In the entries below, find every line with the string "about" and copy it.

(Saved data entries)
....................

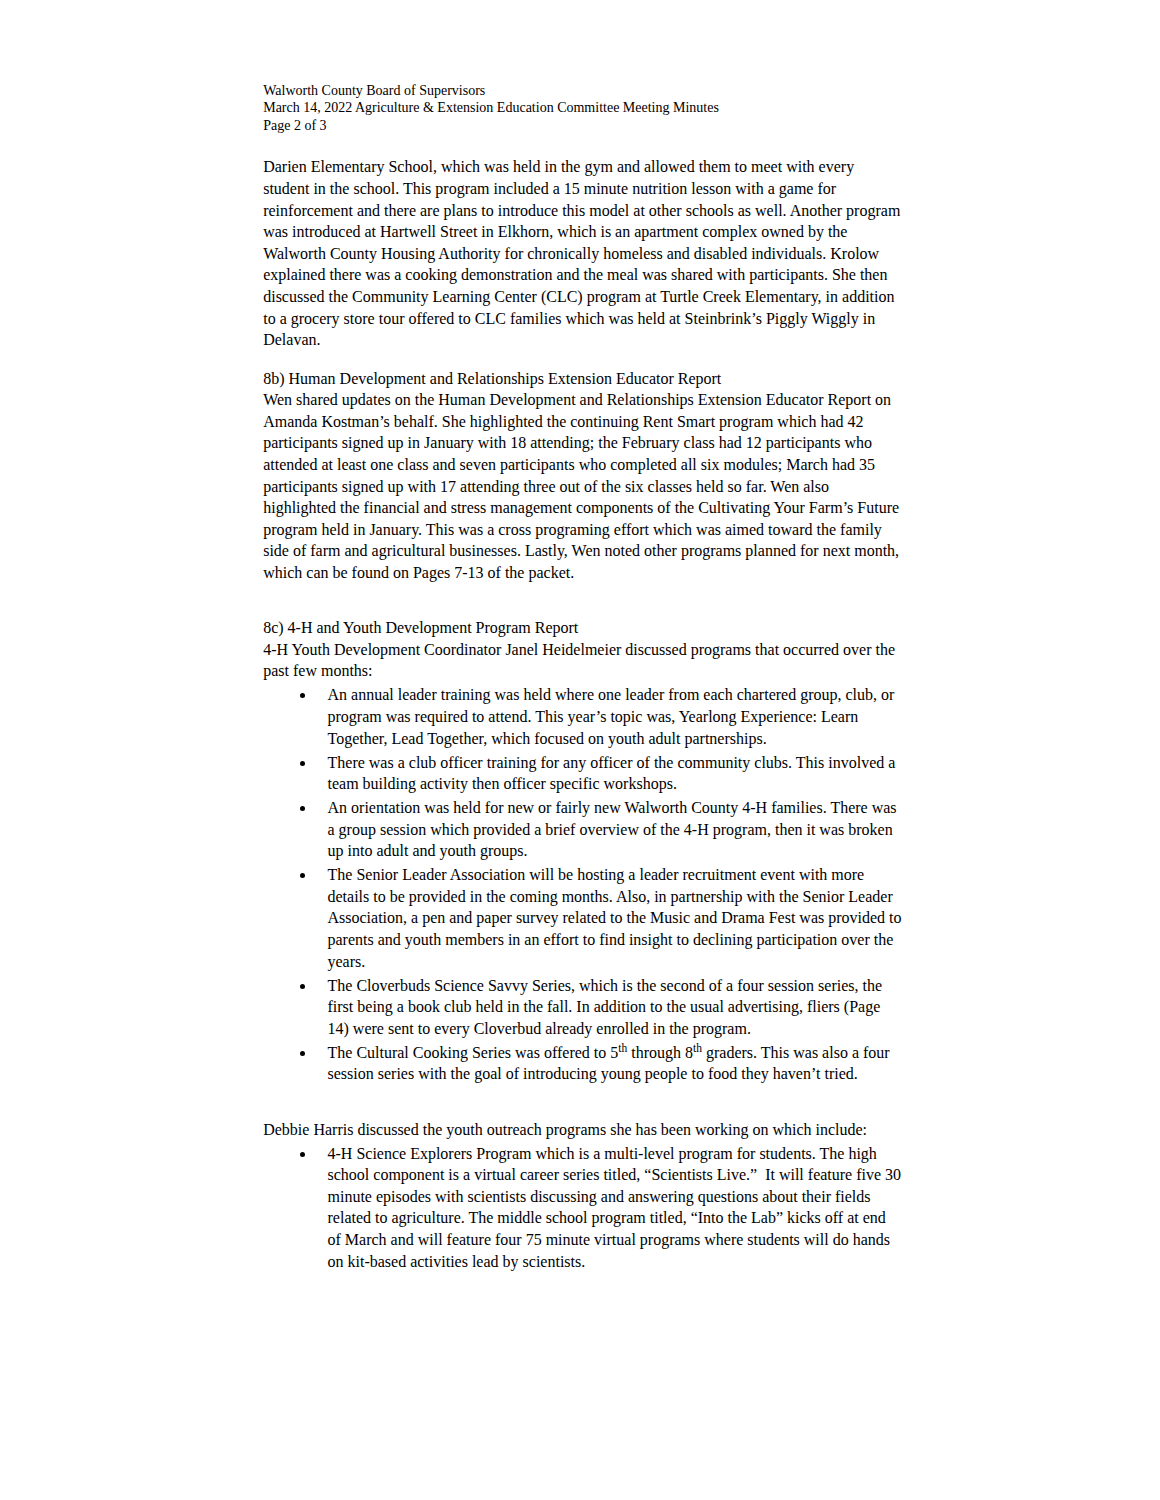Walworth County Board of Supervisors
March 14, 2022 Agriculture & Extension Education Committee Meeting Minutes
Page 2 of 3
Darien Elementary School, which was held in the gym and allowed them to meet with every student in the school. This program included a 15 minute nutrition lesson with a game for reinforcement and there are plans to introduce this model at other schools as well. Another program was introduced at Hartwell Street in Elkhorn, which is an apartment complex owned by the Walworth County Housing Authority for chronically homeless and disabled individuals. Krolow explained there was a cooking demonstration and the meal was shared with participants. She then discussed the Community Learning Center (CLC) program at Turtle Creek Elementary, in addition to a grocery store tour offered to CLC families which was held at Steinbrink’s Piggly Wiggly in Delavan.
8b) Human Development and Relationships Extension Educator Report
Wen shared updates on the Human Development and Relationships Extension Educator Report on Amanda Kostman’s behalf. She highlighted the continuing Rent Smart program which had 42 participants signed up in January with 18 attending; the February class had 12 participants who attended at least one class and seven participants who completed all six modules; March had 35 participants signed up with 17 attending three out of the six classes held so far. Wen also highlighted the financial and stress management components of the Cultivating Your Farm’s Future program held in January. This was a cross programing effort which was aimed toward the family side of farm and agricultural businesses. Lastly, Wen noted other programs planned for next month, which can be found on Pages 7-13 of the packet.
8c) 4-H and Youth Development Program Report
4-H Youth Development Coordinator Janel Heidelmeier discussed programs that occurred over the past few months:
An annual leader training was held where one leader from each chartered group, club, or program was required to attend. This year’s topic was, Yearlong Experience: Learn Together, Lead Together, which focused on youth adult partnerships.
There was a club officer training for any officer of the community clubs. This involved a team building activity then officer specific workshops.
An orientation was held for new or fairly new Walworth County 4-H families. There was a group session which provided a brief overview of the 4-H program, then it was broken up into adult and youth groups.
The Senior Leader Association will be hosting a leader recruitment event with more details to be provided in the coming months. Also, in partnership with the Senior Leader Association, a pen and paper survey related to the Music and Drama Fest was provided to parents and youth members in an effort to find insight to declining participation over the years.
The Cloverbuds Science Savvy Series, which is the second of a four session series, the first being a book club held in the fall. In addition to the usual advertising, fliers (Page 14) were sent to every Cloverbud already enrolled in the program.
The Cultural Cooking Series was offered to 5th through 8th graders. This was also a four session series with the goal of introducing young people to food they haven’t tried.
Debbie Harris discussed the youth outreach programs she has been working on which include:
4-H Science Explorers Program which is a multi-level program for students. The high school component is a virtual career series titled, “Scientists Live.” It will feature five 30 minute episodes with scientists discussing and answering questions about their fields related to agriculture. The middle school program titled, “Into the Lab” kicks off at end of March and will feature four 75 minute virtual programs where students will do hands on kit-based activities lead by scientists.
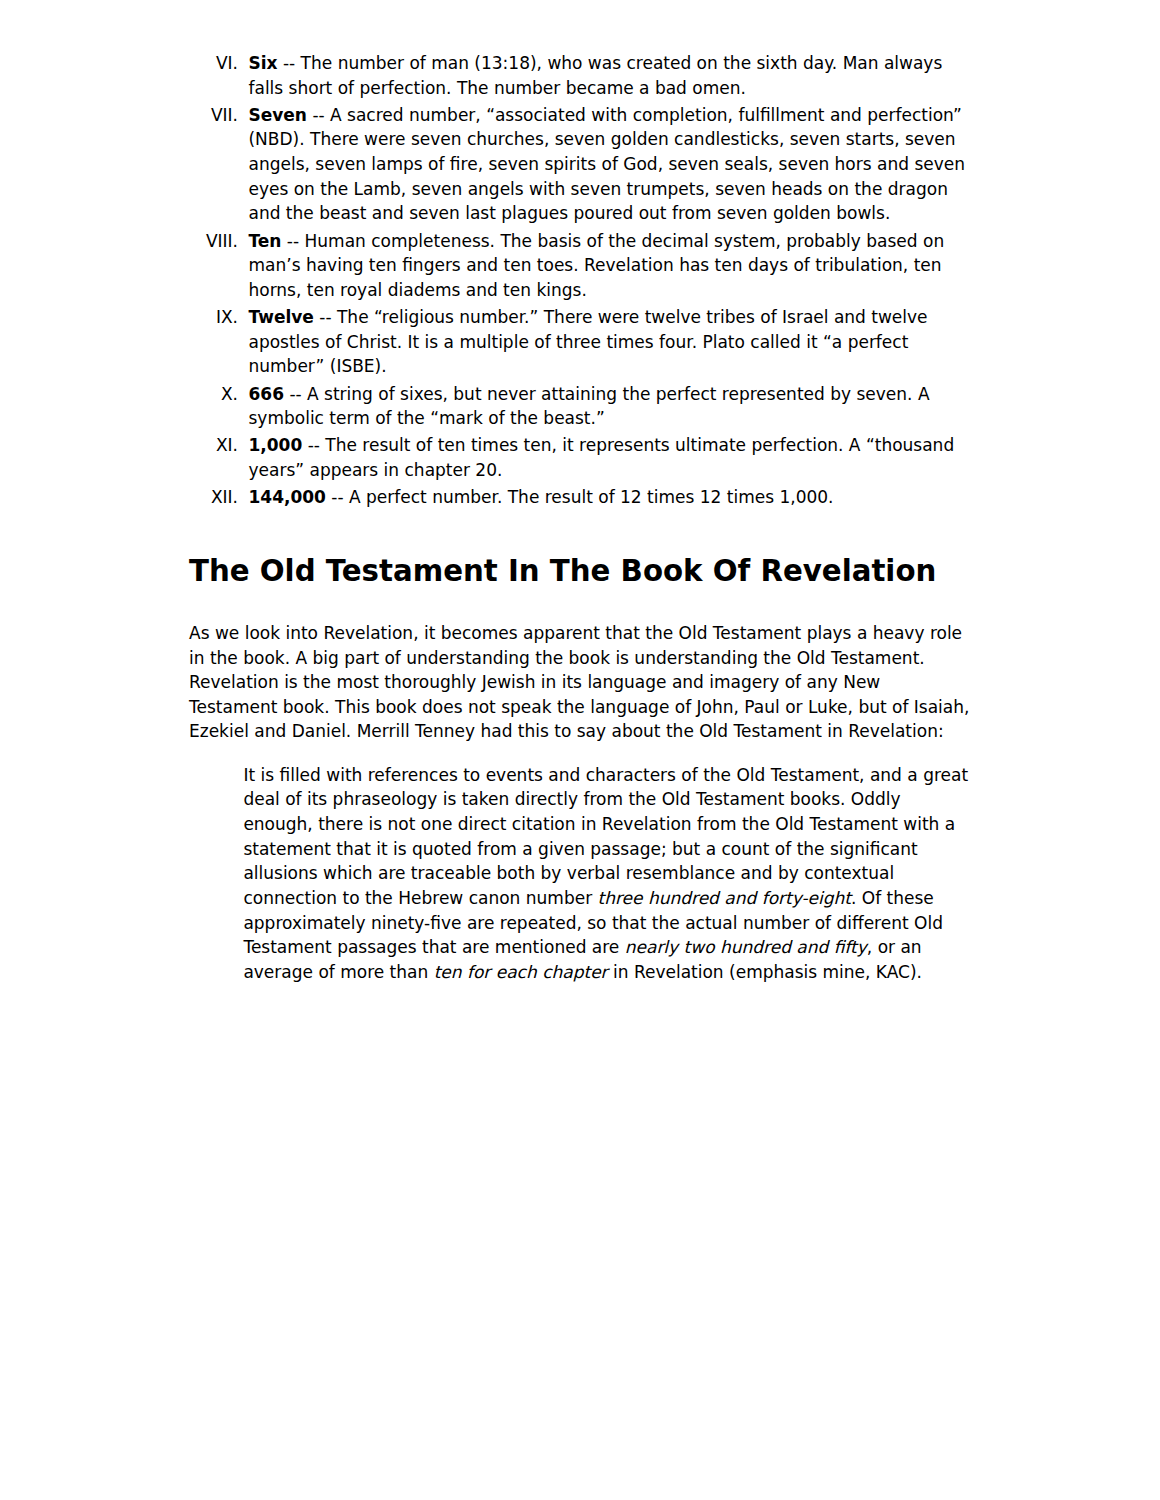Six -- The number of man (13:18), who was created on the sixth day. Man always falls short of perfection. The number became a bad omen.
Seven -- A sacred number, “associated with completion, fulfillment and perfection” (NBD). There were seven churches, seven golden candle­sticks, seven starts, seven angels, seven lamps of fire, seven spirits of God, seven seals, seven hors and seven eyes on the Lamb, seven angels with seven trumpets, seven heads on the dragon and the beast and seven last plagues poured out from seven golden bowls.
Ten -- Human completeness. The basis of the decimal system, proba­bly based on man’s having ten fingers and ten toes. Revelation has ten days of tribulation, ten horns, ten royal diadems and ten kings.
Twelve -- The “religious number.” There were twelve tribes of Israel and twelve apostles of Christ. It is a multiple of three times four. Plato called it “a perfect number” (ISBE).
666 -- A string of sixes, but never attaining the perfect represented by seven. A symbolic term of the “mark of the beast.”
1,000 -- The result of ten times ten, it represents ultimate perfection. A “thousand years” appears in chapter 20.
144,000 -- A perfect number. The result of 12 times 12 times 1,000.
The Old Testament In The Book Of Revelation
As we look into Revelation, it becomes apparent that the Old Testament plays a heavy role in the book. A big part of understanding the book is un­derstanding the Old Testament. Revelation is the most thoroughly Jewish in its language and imagery of any New Testament book. This book does not speak the language of John, Paul or Luke, but of Isaiah, Ezekiel and Daniel. Merrill Tenney had this to say about the Old Testament in Revelation:
It is filled with references to events and characters of the Old Testament, and a great deal of its phraseology is taken directly from the Old Testament books. Oddly enough, there is not one direct citation in Revelation from the Old Testament with a statement that it is quoted from a given passage; but a count of the significant allusions which are traceable both by verbal re­semblance and by contextual connection to the Hebrew canon number three hundred and forty-eight. Of these approximately ninety-five are repeated, so that the actual number of different Old Testament passages that are mentioned are nearly two hun­dred and fifty, or an average of more than ten for each chapter in Revelation (emphasis mine, KAC).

....................

* _EXERCISE RESPONSE_:
4-H Science Explorers Program which is a multi-level program for students. The high school component is a virtual career series titled, “Scientists Live.” It will feature five 30 minute episodes with scientists discussing and answering questions about their fields related to agriculture. The middle school program titled, “Into the Lab” kicks off at end of March and will feature four 75 minute virtual programs where students will do hands on kit-based activities lead by scientists.
As we look into Revelation, it becomes apparent that the Old Testament plays a heavy role in the book. A big part of understanding the book is un­derstanding the Old Testament. Revelation is the most thoroughly Jewish in its language and imagery of any New Testament book. This book does not speak the language of John, Paul or Luke, but of Isaiah, Ezekiel and Daniel. Merrill Tenney had this to say about the Old Testament in Revelation:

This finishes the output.